Abstract 5816
Background
The adverse events generated by immunotherapies are characterized by their wide diversity, unpredictability and reversibility by steroid used, and requires a delicate management. A collaborative organization of immunological toxicology management called ImmunoTOX (iTox) has been set up at Gustave Roussy to support physicians in their routine practice.
Methods
Descriptive study of all consecutive advice given by the ImmunoTOX committee at Gustave Roussy from Apr 6, 2016 to Jan 2, 2019. The iTox committee organizes a multidisciplinary meeting twice a month with organs specialists, oncologists, pharmacovigilants, radiologists, around prescribing physicians facing difficult to manage or unusual immune related adverse events (irAEs).
Results
The iTox committee delivered 398 pieces of advice for 356 patients (207 men and 149 women) receiving immunotherapies. Patients received anti-PD1 (55%) or anti-PDL1 (6%) given in monotherapy, or in combination with anti-CTLA4 (11%), or in combination with targeted therapy (11%), or another immunotherapy regimen (17%). The queries patterns for advices questioned the causal link (37%), rechallenge over G ≥ 3 (27%), or a complex clinical management (25%) or the possibility of initiating immunotherapy in a patient with comorbidities (10%). The iTox committee retained a causal link between the adverse event and immunotherapy in 273 of the 356 patients (77%). Of these 273 patients with irAEs, the grade of maximum severity was grade 1-2 in 112 (41%), grade 3-4 in 148 patients (54%), and irAE ultimately resulted in death in 13 (5%) patients. The organ categories mostly involved by requests were lung (21%), gastrointestinal (13%), liver (12%), musculoskeletal (10%) and neurological (8%). Over the study period, the 273 patients with irAEs led to 313 requests for advice that recommended systemic corticosteroids (n = 193, 62%) or a second immunomodulatory agents (n = 45, 14%).
Conclusions
These results should help cancer hospitals to further appreciate the current medical needs in their management of irAEs. By a specific management, patients with autoimmune comorbidities and rechallenge over G ≥ 3 could be regarded as precautions for use and not absolute contraindications.

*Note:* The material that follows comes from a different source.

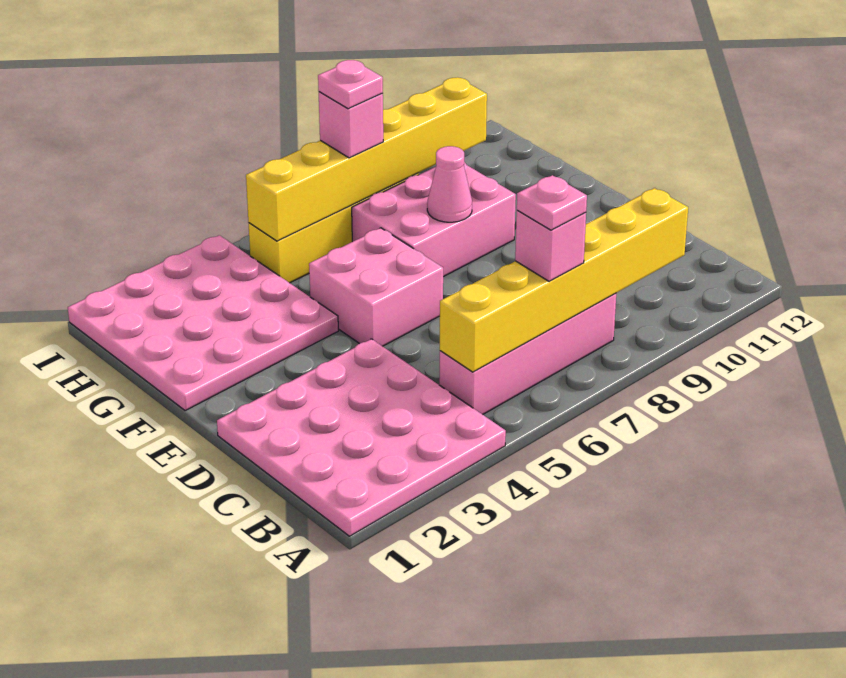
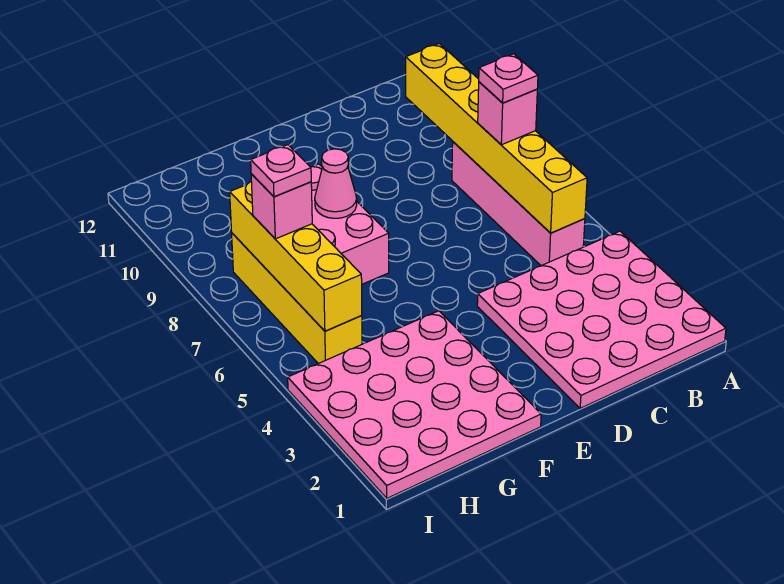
pink 2x2 brick [309,228,443,346] -> none
yellow 1x6 brick [246,77,487,241] -> yellow 1x4 brick [230,182,362,331]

Clinical trial identification
Commission Nationale de l’Informatique et des Libertés N°2098694v0.
Editorial acknowledgement
Legal entity responsible for the study
The authors.
Funding
Has not received any funding.
Disclosure
J. Michot: Advisory / Consultancy: BMS; Advisory / Consultancy: Pfizer; Honoraria (self), Honoraria (institution), Advisory / Consultancy: Cellgene; Honoraria (institution), Advisory / Consultancy, Speaker Bureau / Expert testimony, Travel / Accommodation / Expenses: Roche; Honoraria (institution): Abbvie; Honoraria (institution): Xencor. J. Soria: Full / Part-time employment: MedImmune. C. Massard: Honoraria (institution), Advisory / Consultancy: BMS; Honoraria (institution), Advisory / Consultancy, Speaker Bureau / Expert testimony: AstraZeneca; Honoraria (institution), Advisory / Consultancy, Leadership role: Lilly. All other authors have declared no conflicts of interest.